Abstract: In this concluding paper, we revisit Tinbergen’s 1963 article and assess its impact on the field of behavioural research in general, and the papers in this volume in particular. We show how Tinbergen’s insistence that greater attention should be paid to studies of ‘survival value’ has yielded immense returns over the past 50 years, allowing an integrative biology of behaviour to emerge and thrive, and that his addition of ontogeny to the ‘major problems of biology’ was both insightful and prescient.
Excerpt: “…improved molecular and genetic techniques that permit the study of gene–environment interactions, as well as epigenetic and epistatic effects, to the increased computing power that has enabled more powerful forms of statistical and phylogenetic analyses) have allowed us to conduct more sophisticated, wide-ranging studies that naturally combine two or more levels of explanation.”
Excerpt: “The papers in this volume suggest that Tinbergen’s thesis has been proven and the promise of a unified Biology of Behaviour is now coming to fruition.”
My comment: Darwin’s ‘conditions of existence’ and Tinbergen’s ‘survival value’ are one in the same. When viewed in context of the Biology of Behavior, works by Darwin and by Tinbergen should have helped others to long-ago determine the obvious fact that adaptive evolution is nutrient-dependent and pheromone-controlled. Instead, a moderator of several yahoo discussion groups has today decided:
“I’ve seen enough of “nutrient-dependent pheromone-controlled adaptive evolution” for one life and have numerous complaints on the same issue.
You will have to find somewhere else to push your unpopular model of Evolution.”
I’m left to wonder who is complaining about the only existing model of adaptive evolution at a time when the unified Biology of Behaviour is at hand. Are those who complain the same people who think that random mutations cause evolution? Is there a model for that?
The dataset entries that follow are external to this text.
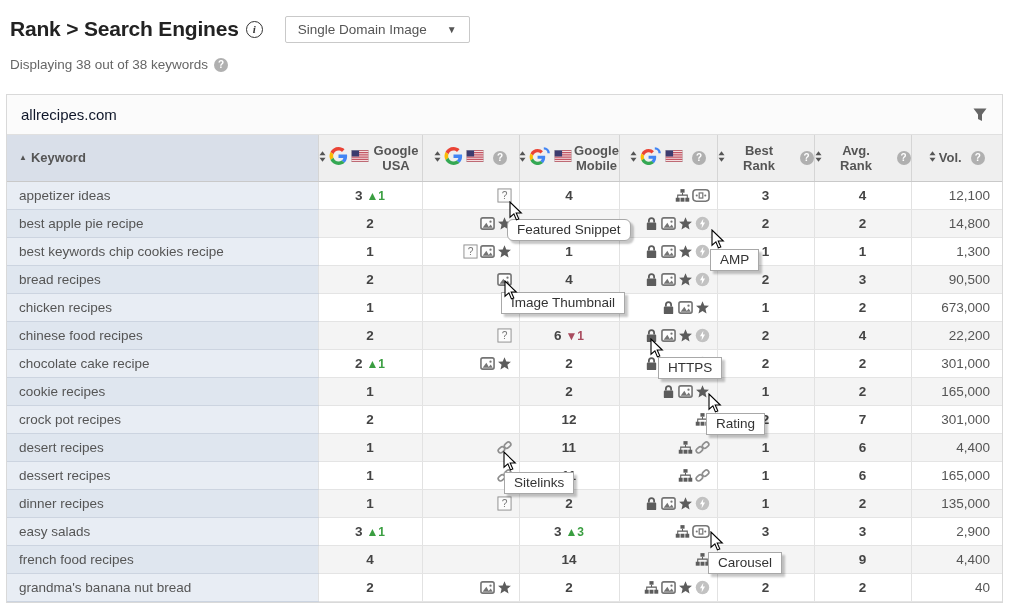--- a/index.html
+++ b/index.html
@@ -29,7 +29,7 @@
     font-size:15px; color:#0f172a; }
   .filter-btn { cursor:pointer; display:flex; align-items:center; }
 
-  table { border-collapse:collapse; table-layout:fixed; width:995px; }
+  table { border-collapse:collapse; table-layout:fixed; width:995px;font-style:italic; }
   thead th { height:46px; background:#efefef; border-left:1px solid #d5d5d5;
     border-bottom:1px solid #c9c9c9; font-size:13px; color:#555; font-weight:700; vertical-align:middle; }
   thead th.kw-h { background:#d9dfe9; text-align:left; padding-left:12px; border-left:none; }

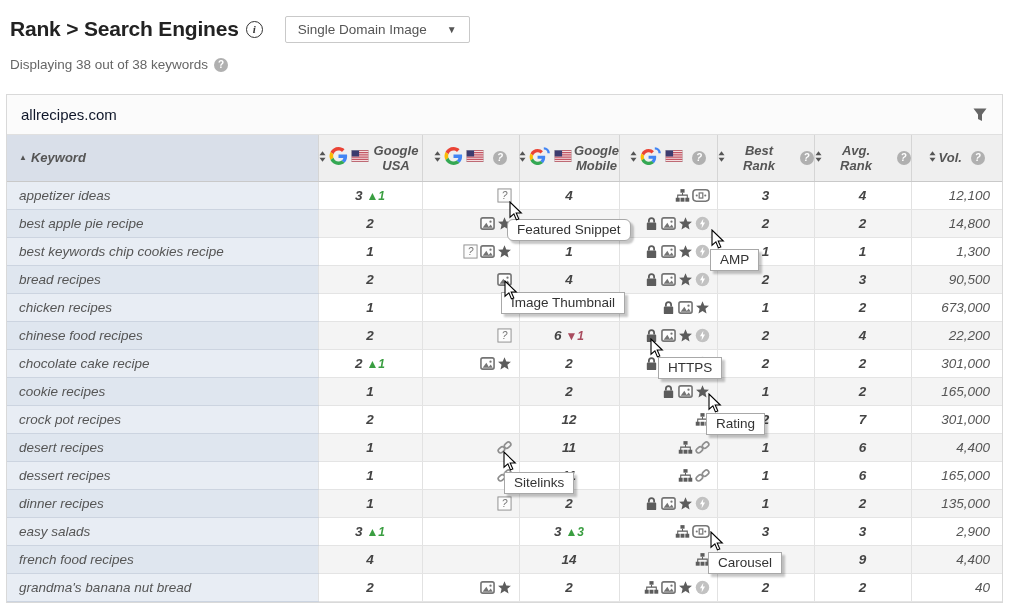--- a/index.html
+++ b/index.html
@@ -647,7 +647,7 @@
       <div class="tooltip" style="left: 658px; top: 357px;">HTTPS</div>
       <div class="tooltip" style="left: 706px; top: 413px;">Rating</div>
       <div class="tooltip" style="left: 504px; top: 472px;">Sitelinks</div>
-      <div class="tooltip" style="left: 708px; top: 552px;">Carousel</div>
+      <div class="tooltip" style="left: 749px; top: 552px;">Carousel</div>
       <div class="cursor" style="left: 509px; top: 201px;"><svg width="15" height="21" viewBox="0 0 15 21">
           <polygon points="1,1 1,16.2 4.9,12.9 7.4,18.9 9.8,17.9 7.2,12 12.3,12" fill="#fff" stroke="#000" stroke-width="1.1"></polygon>
         </svg></div>

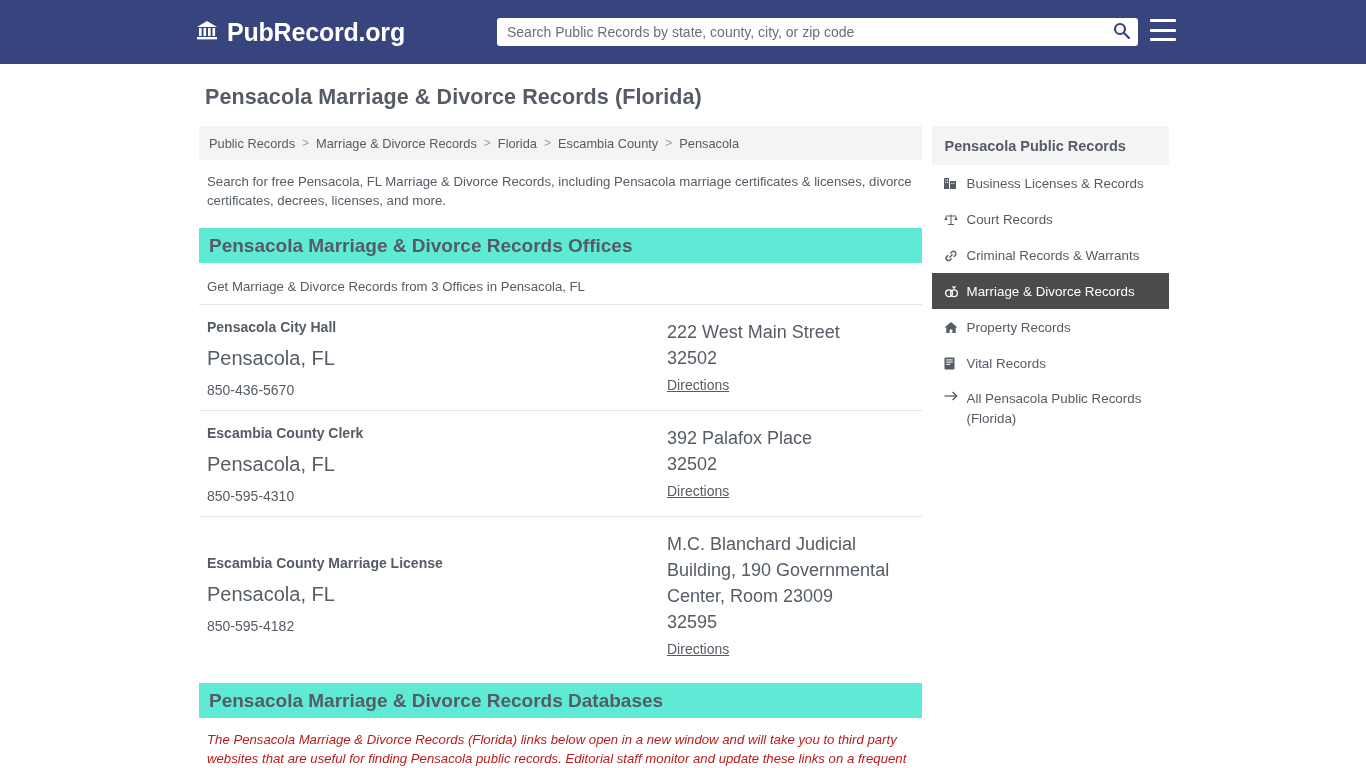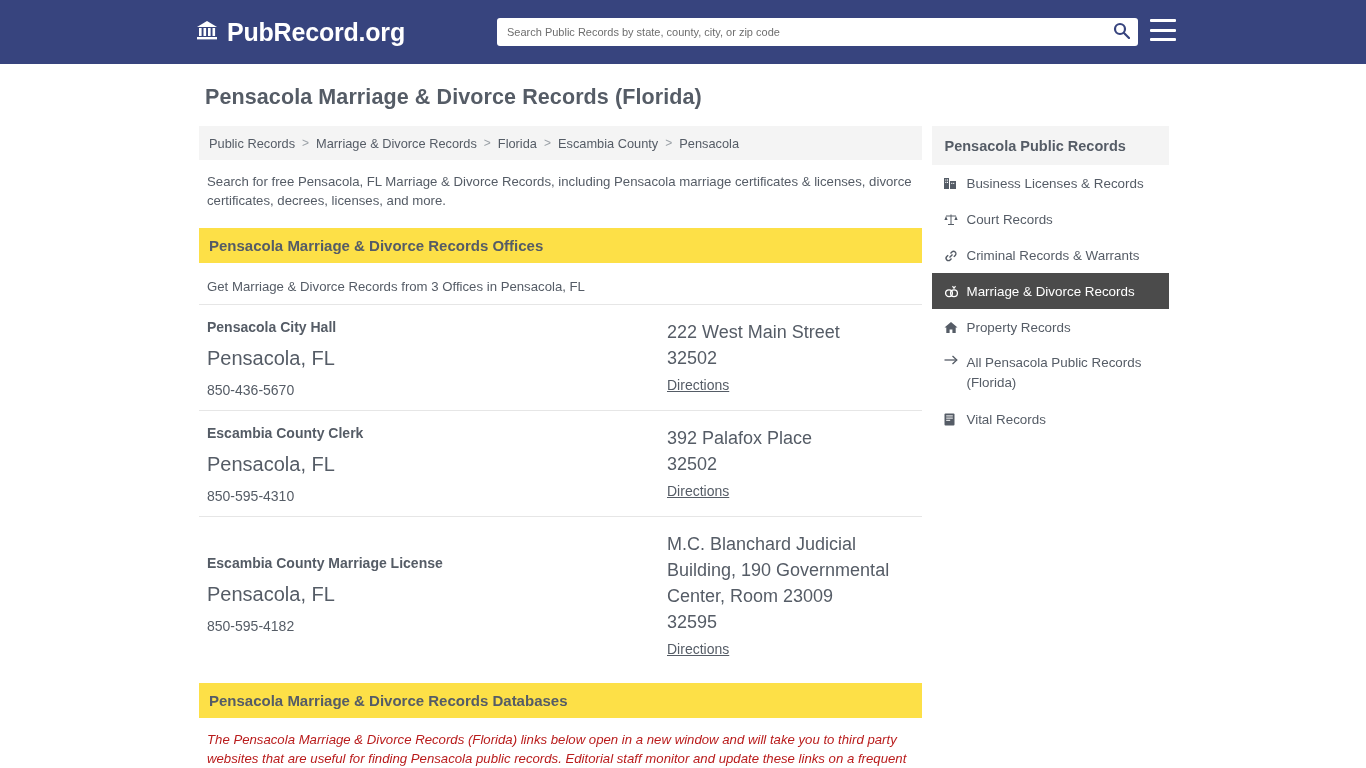--- a/index.html
+++ b/index.html
@@ -55,7 +55,7 @@
     outline: none;
     height: 26px;
     padding: 0 10px;
-    font-size: 11px;
+    font-size: 14px;
     color: #333;
     font-family: "Liberation Sans", sans-serif;
     background: transparent;

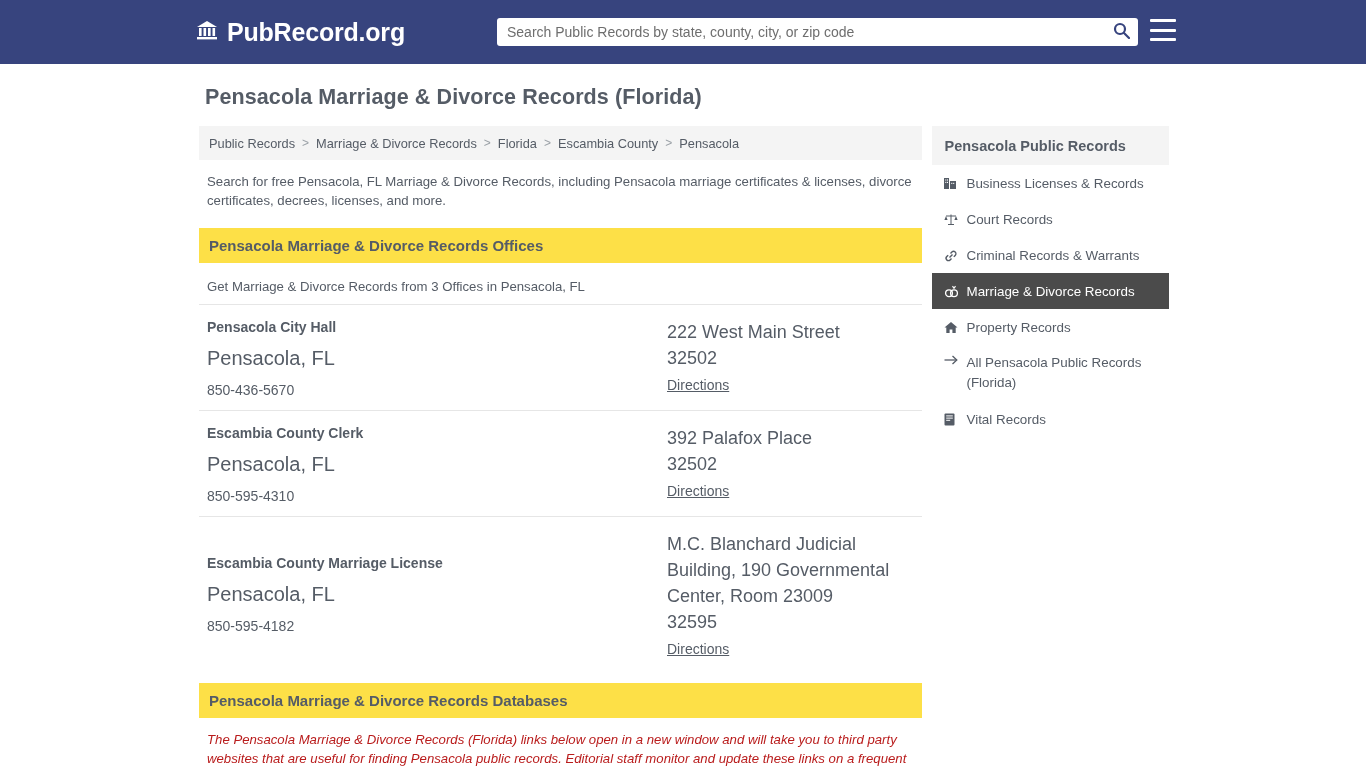--- a/index.html
+++ b/index.html
@@ -141,13 +141,13 @@
 
   
   .section-head {
-    background: #fde047;
+    background: #5eead4;
     height: 35px;
     display: flex;
     align-items: center;
     padding: 0 10px;
     margin-top: 14px;
-    font-size: 15px;
+    font-size: 19px;
     font-weight: bold;
     color: #555c66;
   }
I also wonder what led the moderator to think that my award-winning model is unpopular. No matter, he and other like him will always have their comparatively useless theories of evolution and natural selection for visually perceived phenotypic expression (e.g., of color).
15 April 2013 | ECOLOGY
Color-Changing Hare Can’t Keep Up With Climate Change
Winter white becomes a lagomorph’s liability when snow melts early
My comment: The theory that industrial pollution caused natural selection to enable changes in color in the peppered moth example of species diversity again rears it’s scientifically underpowered and statistically flawed head. Here, in hares, climate change will supposedly also result in a similar example of natural selection via predation.
No need for a model of nutrient-dependent pheromone-controlled adaptive evolution or explanations of cause and effect in species from microbes to man (e.g., in my model). Hares and moths now both can be used to misrepresent the basic principles of biology and levels of biological organization required to link sensory input to genetically predisposed species-specific behaviors.
Obviously, there are theorists who think that selective predation plays a larger role that food odors or pheromones play in survival of the species. The problem is that the theorists don’t understand biologically based cause and effect. Nevertheless, most people don’t understand it, either. That’s probably why biologically based models of adaptive evolution are not very popular; they’re right (sans mutations)! People understand mutations theory, even though it’s wrong.